第18章 摘叶飞花

长公主府中,长公主楚臻琪乃当今顺安帝嫡姐。当年她一手扶帝登基,功勋卓著,顺安帝对这位唯一的嫡姐敬重有加。即便其孙外甥晏殊琰日日纵乐、屡遭谏官弹劾,帝也从未苛责,一味纵容。皇家偏爱裹着蜜饯,反倒让晏殊琰在汴京城里,越发恣意妄为,无法无天。

长公主素有晨起诵经之习,不拘晚辈晨昏请安,却重礼法。每日待她早课毕,儿媳李氏必携一双儿女在暖阳阁静候,十年如一日,从未有半分差池。殿内檀香沉缓,暖阳斜斜铺在锦榻上,却透不进半分骨血里的凉。
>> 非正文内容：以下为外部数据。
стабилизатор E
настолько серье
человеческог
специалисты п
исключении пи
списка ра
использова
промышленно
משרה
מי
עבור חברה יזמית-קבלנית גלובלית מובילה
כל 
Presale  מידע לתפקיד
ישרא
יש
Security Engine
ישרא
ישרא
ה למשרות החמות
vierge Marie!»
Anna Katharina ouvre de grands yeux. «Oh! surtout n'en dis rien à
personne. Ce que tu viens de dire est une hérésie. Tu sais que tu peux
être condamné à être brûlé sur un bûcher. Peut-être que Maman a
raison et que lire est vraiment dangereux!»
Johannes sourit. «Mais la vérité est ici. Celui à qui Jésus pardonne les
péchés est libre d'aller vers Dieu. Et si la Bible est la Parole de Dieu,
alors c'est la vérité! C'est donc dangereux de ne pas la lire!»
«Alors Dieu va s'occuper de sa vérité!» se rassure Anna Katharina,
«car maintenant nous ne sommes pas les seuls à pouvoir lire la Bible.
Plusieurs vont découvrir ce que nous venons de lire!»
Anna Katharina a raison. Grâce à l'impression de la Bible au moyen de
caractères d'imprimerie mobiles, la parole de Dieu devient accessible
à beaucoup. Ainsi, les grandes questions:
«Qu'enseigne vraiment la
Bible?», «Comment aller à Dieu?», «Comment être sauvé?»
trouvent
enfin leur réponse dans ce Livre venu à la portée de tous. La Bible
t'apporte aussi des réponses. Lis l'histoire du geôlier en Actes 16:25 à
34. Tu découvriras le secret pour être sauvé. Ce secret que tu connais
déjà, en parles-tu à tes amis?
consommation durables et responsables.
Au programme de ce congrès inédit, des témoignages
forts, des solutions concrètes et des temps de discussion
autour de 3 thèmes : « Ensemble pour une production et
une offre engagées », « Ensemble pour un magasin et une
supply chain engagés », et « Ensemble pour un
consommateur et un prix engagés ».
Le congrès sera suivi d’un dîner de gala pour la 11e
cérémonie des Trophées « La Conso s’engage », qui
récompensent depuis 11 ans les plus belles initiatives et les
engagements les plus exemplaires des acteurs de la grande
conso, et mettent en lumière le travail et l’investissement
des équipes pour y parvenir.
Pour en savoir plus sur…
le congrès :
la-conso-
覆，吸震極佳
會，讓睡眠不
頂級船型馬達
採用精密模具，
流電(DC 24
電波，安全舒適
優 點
这日,长公主刚踏入暖阳阁,一道娇俏小影便扑了过来,脆生生的嗓音撞碎殿内静气:

“祖母!祖母!大哥哥昨日送了婉婉一辆极漂亮的马车!那马驹通体雪白,额间一撮红毛,像嵌了颗红宝石!车厢上印着精巧的画儿,坐上去稳当极了,半点儿不颠簸!”

晏婉婉年方七岁,得了心爱之物,恨不得将所有欢喜都捧到祖母面前。她窝进长公主怀中,绒衣蹭过锦料,叽叽喳喳说个不停,眼底的喜爱藏都藏不住。

长公主搂着软乎乎的小孙女,眉眼间覆着一层温和的浅影,牵着她坐至榻上,指尖轻拍她的背,全程无半分不耐,只是那温和浮在表面,未沉心底。

待婉婉诉完欢喜,下首的李氏掩唇轻笑,绢角轻颤,语气带着几分打趣:“娘有所不知,殊琰昨日不知从何处寻来那辆马车,做工确实精巧。婉婉一见便爱不释手,缠了我整整一日,您再不夸她几句,今日怕是不得安宁了。”

殿内仆从皆垂首敛声,面上堆着得体笑意。晏婉婉反倒羞得捂住小脸,往长公主怀里缩,绒球似的身子搅碎一榻暖阳。

“娘不准笑婉婉!”

“好好,不笑我们婉婉。”长公主声线轻缓,目光一转,落在椅上瘫坐、哈欠连连的晏殊琰身上。

少年生得一副隽秀绝伦的好皮囊,偏生没半分正形,一身锦袍松垮垮裹着,一脸颓丧散漫,全无世家子弟的规矩。长公主看着这孙儿,眼底浅淡的暖意瞬间淡去,只剩沉沉无奈。

晏殊琰刚得了银钱,心里正盘算着去烟翠宛听曲,还是去莫回头消遣。猝然撞上长公主的目光,浑身一激灵,唇角立刻漾开一副颠倒众生的浅笑,风姿绰约地凑到榻前,蹲下身仰着一张桃花眼,委屈巴巴地攥住长公主的手,指腹刻意蹭着她的掌心:

“祖母,您怎的这般看孙儿?这马车是我花三千两银子淘来的,本是想给婉婉备生辰礼,费了好大的功夫呢!孙儿心肝儿都疼,祖母给揉揉。”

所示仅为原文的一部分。